> **Task statement**:
All entries should be copied exactly; the pictures stay out.

> **Supplied material**:
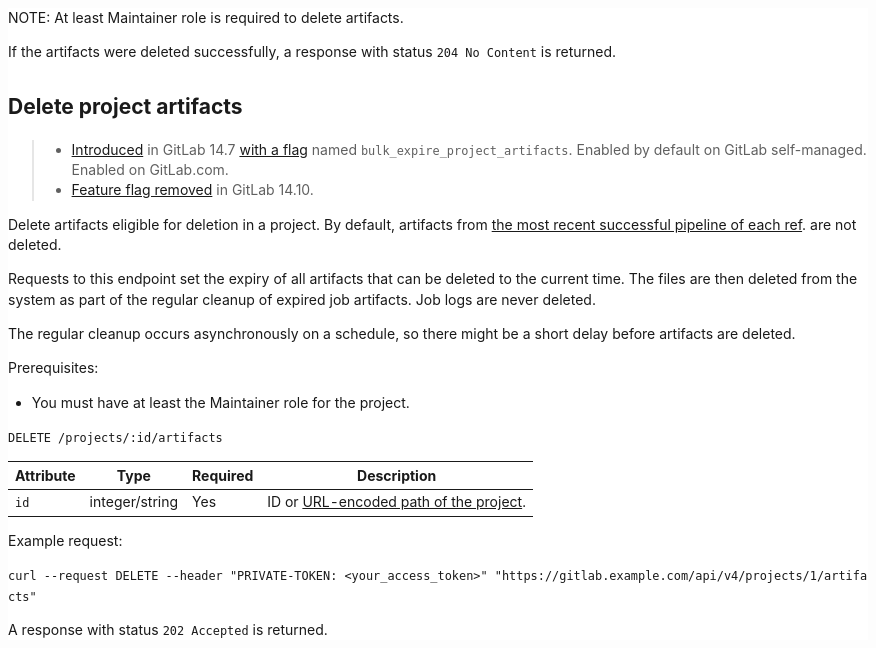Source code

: NOTE:
At least Maintainer role is required to delete artifacts.

If the artifacts were deleted successfully, a response with status `204 No Content` is returned.

## Delete project artifacts

> - [Introduced](https://gitlab.com/gitlab-org/gitlab/-/issues/223793) in GitLab 14.7 [with a flag](../administration/feature_flags.md) named `bulk_expire_project_artifacts`. Enabled by default on GitLab self-managed. Enabled on GitLab.com.
> - [Feature flag removed](https://gitlab.com/gitlab-org/gitlab/-/issues/350609) in GitLab 14.10.

Delete artifacts eligible for deletion in a project. By default, artifacts from
[the most recent successful pipeline of each ref](../ci/jobs/job_artifacts.md#keep-artifacts-from-most-recent-successful-jobs).
are not deleted.

Requests to this endpoint set the expiry of all artifacts that
can be deleted to the current time. The files are then deleted from the system as part
of the regular cleanup of expired job artifacts. Job logs are never deleted.

The regular cleanup occurs asynchronously on a schedule, so there might be a short delay
before artifacts are deleted.

Prerequisites:

- You must have at least the Maintainer role for the project.

```plaintext
DELETE /projects/:id/artifacts
```

| Attribute | Type           | Required | Description |
|-----------|----------------|----------|-------------|
| `id`      | integer/string | Yes      | ID or [URL-encoded path of the project](rest/index.md#namespaced-path-encoding). |

Example request:

```shell
curl --request DELETE --header "PRIVATE-TOKEN: <your_access_token>" "https://gitlab.example.com/api/v4/projects/1/artifacts"
```

A response with status `202 Accepted` is returned.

> **Expected answer**:
Source code

: NOTE:
At least Maintainer role is required to delete artifacts.

If the artifacts were deleted successfully, a response with status `204 No Content` is returned.

## Delete project artifacts

> - [Introduced](https://gitlab.com/gitlab-org/gitlab/-/issues/223793) in GitLab 14.7 [with a flag](../administration/feature_flags.md) named `bulk_expire_project_artifacts`. Enabled by default on GitLab self-managed. Enabled on GitLab.com.
> - [Feature flag removed](https://gitlab.com/gitlab-org/gitlab/-/issues/350609) in GitLab 14.10.

Delete artifacts eligible for deletion in a project. By default, artifacts from
[the most recent successful pipeline of each ref](../ci/jobs/job_artifacts.md#keep-artifacts-from-most-recent-successful-jobs).
are not deleted.

Requests to this endpoint set the expiry of all artifacts that
can be deleted to the current time. The files are then deleted from the system as part
of the regular cleanup of expired job artifacts. Job logs are never deleted.

The regular cleanup occurs asynchronously on a schedule, so there might be a short delay
before artifacts are deleted.

Prerequisites:

- You must have at least the Maintainer role for the project.

```plaintext
DELETE /projects/:id/artifacts
```

| Attribute | Type           | Required | Description |
|-----------|----------------|----------|-------------|
| `id`      | integer/string | Yes      | ID or [URL-encoded path of the project](rest/index.md#namespaced-path-encoding). |

Example request:

```shell
curl --request DELETE --header "PRIVATE-TOKEN: <your_access_token>" "https://gitlab.example.com/api/v4/projects/1/artifacts"
```

A response with status `202 Accepted` is returned.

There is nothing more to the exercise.